Records contained in a dataset:
:::::
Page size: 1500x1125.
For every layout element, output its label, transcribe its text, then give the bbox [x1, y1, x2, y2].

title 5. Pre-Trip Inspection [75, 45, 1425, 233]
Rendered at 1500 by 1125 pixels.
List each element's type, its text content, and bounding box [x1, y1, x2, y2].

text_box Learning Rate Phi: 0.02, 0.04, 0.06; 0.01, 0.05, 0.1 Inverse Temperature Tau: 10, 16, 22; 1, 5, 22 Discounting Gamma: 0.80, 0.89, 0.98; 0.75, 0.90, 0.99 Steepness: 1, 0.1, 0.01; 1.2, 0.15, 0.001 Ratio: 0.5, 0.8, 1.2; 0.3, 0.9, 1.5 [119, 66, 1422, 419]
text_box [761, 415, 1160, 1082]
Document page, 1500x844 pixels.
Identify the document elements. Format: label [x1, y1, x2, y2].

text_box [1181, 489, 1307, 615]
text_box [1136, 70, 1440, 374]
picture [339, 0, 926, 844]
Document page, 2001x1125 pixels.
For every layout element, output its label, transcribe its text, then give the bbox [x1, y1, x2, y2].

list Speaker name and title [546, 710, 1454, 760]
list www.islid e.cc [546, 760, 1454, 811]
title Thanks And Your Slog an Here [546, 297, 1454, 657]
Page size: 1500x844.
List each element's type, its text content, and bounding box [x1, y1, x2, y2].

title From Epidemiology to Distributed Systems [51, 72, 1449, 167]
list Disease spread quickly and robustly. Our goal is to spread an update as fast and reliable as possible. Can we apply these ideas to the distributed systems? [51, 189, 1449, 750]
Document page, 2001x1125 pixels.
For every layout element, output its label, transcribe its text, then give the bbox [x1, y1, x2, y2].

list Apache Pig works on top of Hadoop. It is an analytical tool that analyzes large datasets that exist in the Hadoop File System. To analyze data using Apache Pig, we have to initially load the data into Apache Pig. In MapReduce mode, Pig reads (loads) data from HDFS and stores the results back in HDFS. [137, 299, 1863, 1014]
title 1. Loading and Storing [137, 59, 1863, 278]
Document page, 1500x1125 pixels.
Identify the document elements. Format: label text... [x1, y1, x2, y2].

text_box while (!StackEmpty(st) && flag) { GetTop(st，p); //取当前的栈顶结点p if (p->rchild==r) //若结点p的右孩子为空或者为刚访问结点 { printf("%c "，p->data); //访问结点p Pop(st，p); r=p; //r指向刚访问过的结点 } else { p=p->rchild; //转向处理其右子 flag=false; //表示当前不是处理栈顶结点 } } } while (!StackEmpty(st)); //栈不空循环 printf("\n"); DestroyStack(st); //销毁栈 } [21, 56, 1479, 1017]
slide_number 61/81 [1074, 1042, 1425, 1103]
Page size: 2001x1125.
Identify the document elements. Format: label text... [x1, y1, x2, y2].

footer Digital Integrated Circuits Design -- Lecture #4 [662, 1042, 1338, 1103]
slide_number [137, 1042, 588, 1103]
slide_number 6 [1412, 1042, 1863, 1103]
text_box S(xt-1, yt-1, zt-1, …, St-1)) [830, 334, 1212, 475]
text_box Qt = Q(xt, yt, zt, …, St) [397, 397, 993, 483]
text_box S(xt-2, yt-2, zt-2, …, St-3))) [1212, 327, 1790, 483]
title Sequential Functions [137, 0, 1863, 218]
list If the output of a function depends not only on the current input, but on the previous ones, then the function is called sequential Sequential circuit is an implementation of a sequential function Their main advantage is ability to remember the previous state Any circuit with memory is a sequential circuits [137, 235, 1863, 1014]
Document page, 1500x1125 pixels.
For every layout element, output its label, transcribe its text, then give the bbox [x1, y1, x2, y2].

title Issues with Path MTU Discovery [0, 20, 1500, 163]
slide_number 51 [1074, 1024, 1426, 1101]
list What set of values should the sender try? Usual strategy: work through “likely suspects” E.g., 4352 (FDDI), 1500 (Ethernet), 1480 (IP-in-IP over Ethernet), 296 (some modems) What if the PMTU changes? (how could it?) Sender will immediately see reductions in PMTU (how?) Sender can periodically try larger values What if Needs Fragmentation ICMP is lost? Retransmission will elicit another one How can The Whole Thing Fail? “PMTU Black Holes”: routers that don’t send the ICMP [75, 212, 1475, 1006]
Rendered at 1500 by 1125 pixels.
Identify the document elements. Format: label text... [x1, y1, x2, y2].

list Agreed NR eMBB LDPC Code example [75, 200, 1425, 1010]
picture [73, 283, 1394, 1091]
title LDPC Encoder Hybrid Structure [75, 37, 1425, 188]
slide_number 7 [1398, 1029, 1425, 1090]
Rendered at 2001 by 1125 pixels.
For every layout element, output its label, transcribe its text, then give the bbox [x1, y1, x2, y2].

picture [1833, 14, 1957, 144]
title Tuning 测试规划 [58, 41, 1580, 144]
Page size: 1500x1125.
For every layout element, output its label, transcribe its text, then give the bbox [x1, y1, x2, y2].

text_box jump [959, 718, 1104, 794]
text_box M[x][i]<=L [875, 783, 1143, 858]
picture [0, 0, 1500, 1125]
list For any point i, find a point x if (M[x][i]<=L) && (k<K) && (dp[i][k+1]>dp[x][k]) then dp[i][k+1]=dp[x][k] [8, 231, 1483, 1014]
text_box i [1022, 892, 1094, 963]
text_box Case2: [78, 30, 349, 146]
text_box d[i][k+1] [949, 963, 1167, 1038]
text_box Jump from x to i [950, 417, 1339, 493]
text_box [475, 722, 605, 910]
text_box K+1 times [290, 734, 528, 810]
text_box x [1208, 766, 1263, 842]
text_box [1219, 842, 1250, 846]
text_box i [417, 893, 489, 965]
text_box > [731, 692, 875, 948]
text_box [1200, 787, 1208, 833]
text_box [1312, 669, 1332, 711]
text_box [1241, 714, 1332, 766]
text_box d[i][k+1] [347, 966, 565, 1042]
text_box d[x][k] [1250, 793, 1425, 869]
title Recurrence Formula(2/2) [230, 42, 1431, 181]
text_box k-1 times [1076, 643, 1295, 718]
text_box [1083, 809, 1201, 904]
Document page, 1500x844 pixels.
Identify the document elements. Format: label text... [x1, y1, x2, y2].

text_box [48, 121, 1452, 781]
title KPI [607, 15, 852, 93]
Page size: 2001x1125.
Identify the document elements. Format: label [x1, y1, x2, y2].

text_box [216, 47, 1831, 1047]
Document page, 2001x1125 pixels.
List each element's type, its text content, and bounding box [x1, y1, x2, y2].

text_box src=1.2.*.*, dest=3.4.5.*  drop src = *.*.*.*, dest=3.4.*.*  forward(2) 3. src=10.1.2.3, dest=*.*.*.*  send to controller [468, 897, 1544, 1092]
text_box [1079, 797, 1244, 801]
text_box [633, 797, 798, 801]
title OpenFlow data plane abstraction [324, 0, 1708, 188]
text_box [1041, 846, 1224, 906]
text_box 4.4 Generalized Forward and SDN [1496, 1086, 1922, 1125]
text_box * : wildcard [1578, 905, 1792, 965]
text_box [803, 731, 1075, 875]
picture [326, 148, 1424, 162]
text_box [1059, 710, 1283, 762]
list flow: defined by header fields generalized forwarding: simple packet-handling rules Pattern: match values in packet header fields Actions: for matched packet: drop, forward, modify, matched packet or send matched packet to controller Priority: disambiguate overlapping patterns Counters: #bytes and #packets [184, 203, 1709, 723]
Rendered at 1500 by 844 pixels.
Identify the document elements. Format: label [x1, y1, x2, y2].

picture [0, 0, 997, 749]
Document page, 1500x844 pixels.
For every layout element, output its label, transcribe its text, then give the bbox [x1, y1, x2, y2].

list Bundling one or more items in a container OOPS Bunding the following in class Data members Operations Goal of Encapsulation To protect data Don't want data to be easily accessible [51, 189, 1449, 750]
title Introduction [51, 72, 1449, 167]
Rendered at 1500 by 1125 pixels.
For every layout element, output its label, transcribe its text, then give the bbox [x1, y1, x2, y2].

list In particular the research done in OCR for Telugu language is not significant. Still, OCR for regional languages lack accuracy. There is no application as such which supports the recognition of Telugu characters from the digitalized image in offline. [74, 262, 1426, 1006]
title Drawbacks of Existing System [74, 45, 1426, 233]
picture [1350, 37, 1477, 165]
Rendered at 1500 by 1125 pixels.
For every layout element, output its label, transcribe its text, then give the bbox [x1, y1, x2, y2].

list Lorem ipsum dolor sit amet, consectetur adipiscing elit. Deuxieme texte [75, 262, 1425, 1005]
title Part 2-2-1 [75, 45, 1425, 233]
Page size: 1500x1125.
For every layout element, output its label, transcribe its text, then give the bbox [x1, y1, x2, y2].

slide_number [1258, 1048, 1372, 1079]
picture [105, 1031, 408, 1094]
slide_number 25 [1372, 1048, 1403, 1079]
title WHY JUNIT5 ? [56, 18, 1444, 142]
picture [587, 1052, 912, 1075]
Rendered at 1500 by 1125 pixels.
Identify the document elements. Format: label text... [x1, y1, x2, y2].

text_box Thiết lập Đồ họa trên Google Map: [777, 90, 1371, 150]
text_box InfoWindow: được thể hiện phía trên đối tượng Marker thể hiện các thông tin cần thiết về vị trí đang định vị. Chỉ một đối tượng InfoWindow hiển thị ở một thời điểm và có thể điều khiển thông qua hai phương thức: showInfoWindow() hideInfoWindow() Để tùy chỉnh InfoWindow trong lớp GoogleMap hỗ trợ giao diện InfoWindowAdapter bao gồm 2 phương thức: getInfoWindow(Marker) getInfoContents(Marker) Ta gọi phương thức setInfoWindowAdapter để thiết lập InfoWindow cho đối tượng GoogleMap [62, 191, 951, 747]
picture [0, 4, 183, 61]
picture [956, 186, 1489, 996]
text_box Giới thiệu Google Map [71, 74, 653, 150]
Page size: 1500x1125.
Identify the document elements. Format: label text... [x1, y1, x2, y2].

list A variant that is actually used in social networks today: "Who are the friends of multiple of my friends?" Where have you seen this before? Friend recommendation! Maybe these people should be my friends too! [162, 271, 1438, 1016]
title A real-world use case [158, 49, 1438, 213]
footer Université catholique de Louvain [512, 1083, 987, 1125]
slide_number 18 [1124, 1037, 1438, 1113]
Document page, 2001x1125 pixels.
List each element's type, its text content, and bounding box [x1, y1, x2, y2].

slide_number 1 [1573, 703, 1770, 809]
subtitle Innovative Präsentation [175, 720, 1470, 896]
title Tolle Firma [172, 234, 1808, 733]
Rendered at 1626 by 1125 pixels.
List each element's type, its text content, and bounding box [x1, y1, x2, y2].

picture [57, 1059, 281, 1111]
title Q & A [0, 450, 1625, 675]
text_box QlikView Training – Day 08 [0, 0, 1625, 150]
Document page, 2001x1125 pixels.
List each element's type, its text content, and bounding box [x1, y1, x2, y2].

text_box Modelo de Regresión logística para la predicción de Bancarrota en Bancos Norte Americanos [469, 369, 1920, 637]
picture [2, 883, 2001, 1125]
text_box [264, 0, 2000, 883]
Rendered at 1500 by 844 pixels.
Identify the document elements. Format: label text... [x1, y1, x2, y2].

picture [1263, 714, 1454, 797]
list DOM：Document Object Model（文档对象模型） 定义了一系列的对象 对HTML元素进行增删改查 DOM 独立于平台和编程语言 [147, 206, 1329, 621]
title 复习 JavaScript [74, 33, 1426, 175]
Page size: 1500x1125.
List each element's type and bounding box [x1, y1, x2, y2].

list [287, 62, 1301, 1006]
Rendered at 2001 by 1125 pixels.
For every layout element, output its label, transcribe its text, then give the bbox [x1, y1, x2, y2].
:::::
ACTIVITY => Please return every line from the first one in the records above down to the line containing "Page size: 1500x844.", including both, exactly as written and nothing more.

TASK OUTPUT =>
Page size: 1500x1125.
For every layout element, output its label, transcribe its text, then give the bbox [x1, y1, x2, y2].

title 5. Pre-Trip Inspection [75, 45, 1425, 233]
Rendered at 1500 by 1125 pixels.
List each element's type, its text content, and bounding box [x1, y1, x2, y2].

text_box Learning Rate Phi: 0.02, 0.04, 0.06; 0.01, 0.05, 0.1 Inverse Temperature Tau: 10, 16, 22; 1, 5, 22 Discounting Gamma: 0.80, 0.89, 0.98; 0.75, 0.90, 0.99 Steepness: 1, 0.1, 0.01; 1.2, 0.15, 0.001 Ratio: 0.5, 0.8, 1.2; 0.3, 0.9, 1.5 [119, 66, 1422, 419]
text_box [761, 415, 1160, 1082]
Document page, 1500x844 pixels.
Identify the document elements. Format: label [x1, y1, x2, y2].

text_box [1181, 489, 1307, 615]
text_box [1136, 70, 1440, 374]
picture [339, 0, 926, 844]
Document page, 2001x1125 pixels.
For every layout element, output its label, transcribe its text, then give the bbox [x1, y1, x2, y2].

list Speaker name and title [546, 710, 1454, 760]
list www.islid e.cc [546, 760, 1454, 811]
title Thanks And Your Slog an Here [546, 297, 1454, 657]
Page size: 1500x844.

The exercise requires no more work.